#### Work to complete:
In the forum thread, who does coding123 think should take some kind of oath?

#### Text for analysis:

┌────────

It's absurd to take the above-stated "requirement to abstain from causing
harm" as a hard restriction out of context without taking into account the
main point of the profession which is to help the sick.

The logical conclusion of considering "do no harm" as inviolable above all
else is that doctors would have to restrict their treatments to homeopathy and
compassionate smiles.

------
coding123
So reading the comments. I am on the side of having business owners taking
some kind of oath, not software engineers. If a software engineer was
programming IE around the time that MS was hit by regulators years ago, and
this "software engineer" oath was in place, would the software engineers being
asked to code a web browser be at fault for the wrong-doings of the company?

It just seems wrong for someone that has been asked to "write a web browser"
to be at fault for anything.

What about someone asked to code up a voice prompt on something that answers
the phone for a telemarketing company. And said company later uses the code to
do illegal spam robocalls instead of what they told the developer they were
doing with it?

└────────

Pose landmark coordinates
┌────────

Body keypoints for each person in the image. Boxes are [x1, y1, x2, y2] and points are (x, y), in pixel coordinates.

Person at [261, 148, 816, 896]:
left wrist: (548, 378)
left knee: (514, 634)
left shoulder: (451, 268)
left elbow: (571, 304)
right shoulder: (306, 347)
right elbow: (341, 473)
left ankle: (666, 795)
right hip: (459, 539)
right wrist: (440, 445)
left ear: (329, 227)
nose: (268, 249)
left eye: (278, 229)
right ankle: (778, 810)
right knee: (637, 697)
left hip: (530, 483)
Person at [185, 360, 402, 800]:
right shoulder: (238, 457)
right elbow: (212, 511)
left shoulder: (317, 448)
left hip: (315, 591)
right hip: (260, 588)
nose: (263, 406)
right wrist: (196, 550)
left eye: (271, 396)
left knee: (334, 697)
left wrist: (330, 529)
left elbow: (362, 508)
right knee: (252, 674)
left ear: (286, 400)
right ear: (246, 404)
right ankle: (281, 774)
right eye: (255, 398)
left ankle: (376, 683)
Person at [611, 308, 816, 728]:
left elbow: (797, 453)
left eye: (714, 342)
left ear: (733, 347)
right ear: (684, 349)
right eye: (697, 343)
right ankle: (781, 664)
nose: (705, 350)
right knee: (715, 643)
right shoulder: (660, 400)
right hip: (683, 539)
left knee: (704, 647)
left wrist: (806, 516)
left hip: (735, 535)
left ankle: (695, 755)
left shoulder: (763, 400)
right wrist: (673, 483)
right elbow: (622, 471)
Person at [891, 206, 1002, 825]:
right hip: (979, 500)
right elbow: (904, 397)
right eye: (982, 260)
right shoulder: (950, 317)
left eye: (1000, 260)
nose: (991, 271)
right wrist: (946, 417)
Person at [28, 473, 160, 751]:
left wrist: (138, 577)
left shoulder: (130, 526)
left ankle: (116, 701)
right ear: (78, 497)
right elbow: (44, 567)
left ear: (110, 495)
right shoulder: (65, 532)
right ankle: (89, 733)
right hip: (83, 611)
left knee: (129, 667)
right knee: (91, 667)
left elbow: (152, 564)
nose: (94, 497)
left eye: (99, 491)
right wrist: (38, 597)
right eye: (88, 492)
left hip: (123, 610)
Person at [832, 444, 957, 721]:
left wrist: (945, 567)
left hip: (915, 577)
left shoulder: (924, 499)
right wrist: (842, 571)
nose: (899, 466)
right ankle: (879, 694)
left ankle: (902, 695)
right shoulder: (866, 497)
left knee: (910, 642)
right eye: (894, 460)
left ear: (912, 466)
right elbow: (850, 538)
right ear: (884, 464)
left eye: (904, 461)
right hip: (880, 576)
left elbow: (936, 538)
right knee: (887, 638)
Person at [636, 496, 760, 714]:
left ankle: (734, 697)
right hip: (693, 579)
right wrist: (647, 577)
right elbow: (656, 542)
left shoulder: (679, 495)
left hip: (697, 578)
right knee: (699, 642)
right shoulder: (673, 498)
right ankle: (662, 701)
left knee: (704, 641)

└────────

#### Response box:
Business owners, not software engineers.